Official course description:
AbstractThe course gives an introduction and overview of data engineering techniques and practices.
A data ‘revolution’ is underway, a fourth industrial revolution, one that is already reshaping how knowledge is produced, business conducted, and governance enacted. Data has traditionally been time-consuming and costly to generate, analyze, interpret, and generally provided a relatively static and coarse snapshot of phenomena.
This state of affairs is changing now. Rather than being scarce and limited in scope, data production is increasingly becoming a ‘deluge’ i.e. a vast flow of real-time, varied, resolute, and relational data relatively low in cost.
Data is increasingly becoming open as well. This data abundance (as opposed to data scarcity) is reshaping how we work with, circulate, trade, analyze, and exploit data. This development is founded on the latest wave of information sources and communication technologies, such as collective intelligence, artificial intelligence/machine learning, big data harvested from social media and the internet, or through the internet of things. Data is produced through mobile phones, distributed and cloud computing, open-source platforms, crowdsourcing platforms, and the plethora of digital devices encountered in homes, workplaces, public spaces, and inter-worked sensors and devices.
These technical infrastructures lead to evermore aspects of everyday life – work, consumption, travel, communication, and leisure – being captured as data. Moreover, they are re-configuring the production, circulation, and interpretation of data.
The students will gain an understanding of the technical aspects of data management and the opportunities and risks they create for organizations.
During the course, the students will relate and work with the (changing) nature of database use and design, including:
• Data purpose, representation and modelling
• Data collection, retrieval, and storage
• Data Engineering and Data Processes
• Architecture of Unbundled Data Systems
Python programming is a prerequisite.
This course is part of the second semester in the bachelor's degree in Global Business Informatics.
Intended learning outcomes
After the course, the student should be able to:
- Explain the difference between the relational and non-relational data models
- Describe the architecture and components of a database system
- Design an ER model and a relational model in a concrete scenario
- Define SQL queries in a concrete scenario
- Define Python programme for batch data processing
- Design a data management process
- Explain the difference between different data sourcing methods
Lectures and exercises. The exercises will essentially be based on statistical analysis of collected crowdsourcing data and programming tasks, in Python and SQL.

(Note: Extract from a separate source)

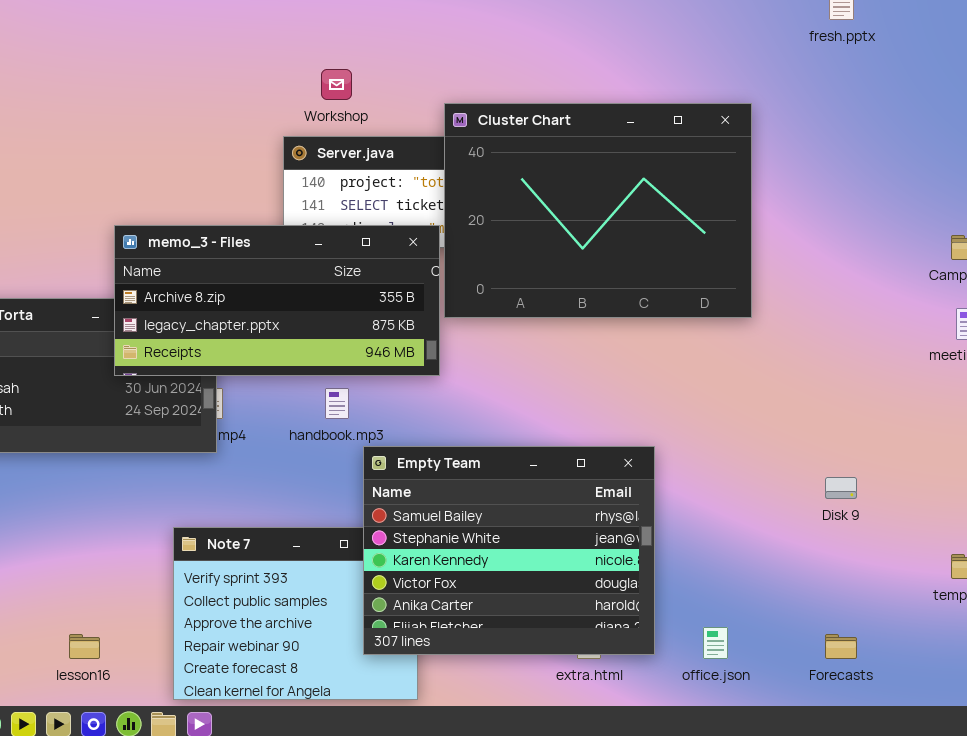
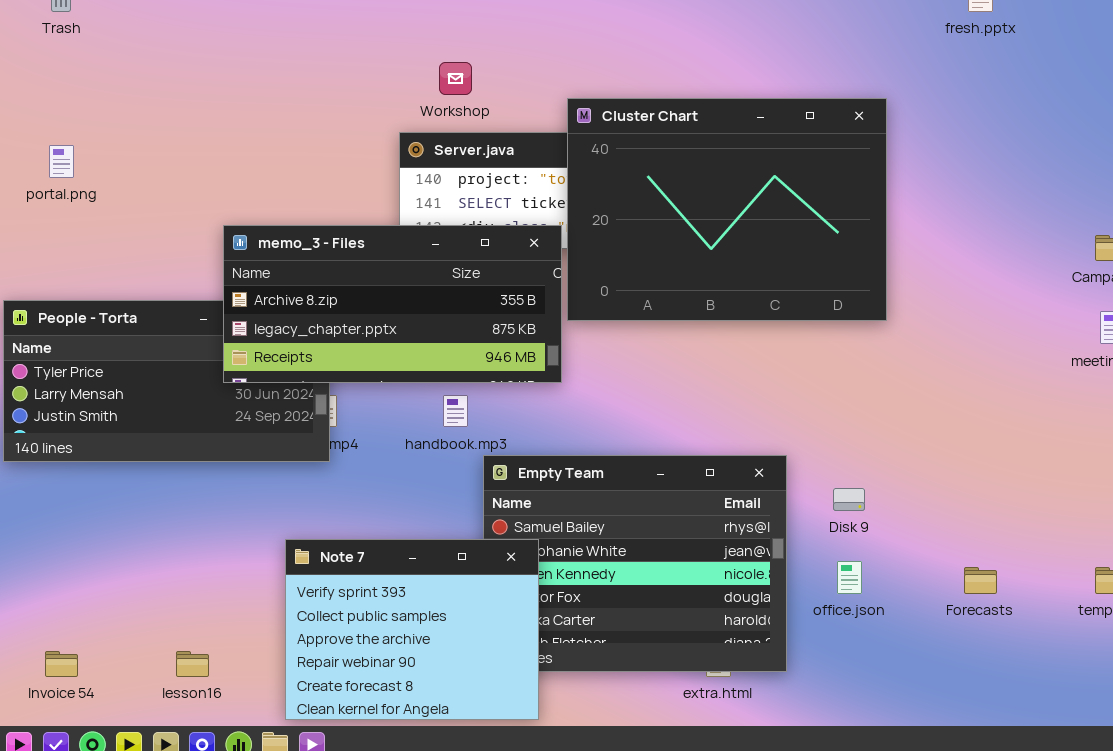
Disk 9: [825,477,857,499] -> [833,488,865,511], moved
Note 7: [173,527,418,700] -> [285,539,539,720], raised
office.json: [703,627,728,659] -> [837,561,862,594], moved
Forecasts: [825,634,857,659] -> [964,567,997,594], moved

The Data Revolution: Big Data, Open Data, Data Infrastructures and Their Consequences.
Author: Rob Kitchin, R., 1st Edition.
Database Systems: Design, Implementation, & Management.
Authors: Carlos Coronel, Steven
Morris, 13th Edition.
Plus uploaded readings to course page in LearnIT.
Student Activity BudgetEstimated distribution of learning activities for the typical student
- Preparation for lectures and exercises: 40%
- Lectures: 20%
- Exercises: 20%
- Exam with preparation: 20%
Ordinary examExam type:
C: Submission of written work, Internal (7-point scale)
C1G: Submission of written work for groups
Size of written product: Max. 20 pages
The project size should be:
1 student: max 10 standard pages
2 students: max 15 standard pages
3 students: max 20 standard pages
The exam is a case-based project.
The students will apply the learned data engineering techniques learned in the course to a case challenge.
The product should result in a written assignment for an external public or private sector business partner with key emphasis on building a database and solve a problem through selected engineering techniques.
- The assignment must be written in groups of 1-3 members, but is graded individually. It must therefore be clearly identified in the paper which student is responsible for which parts of the paper or if the students have contributed equally to all parts of the paper.
The project can be written individually.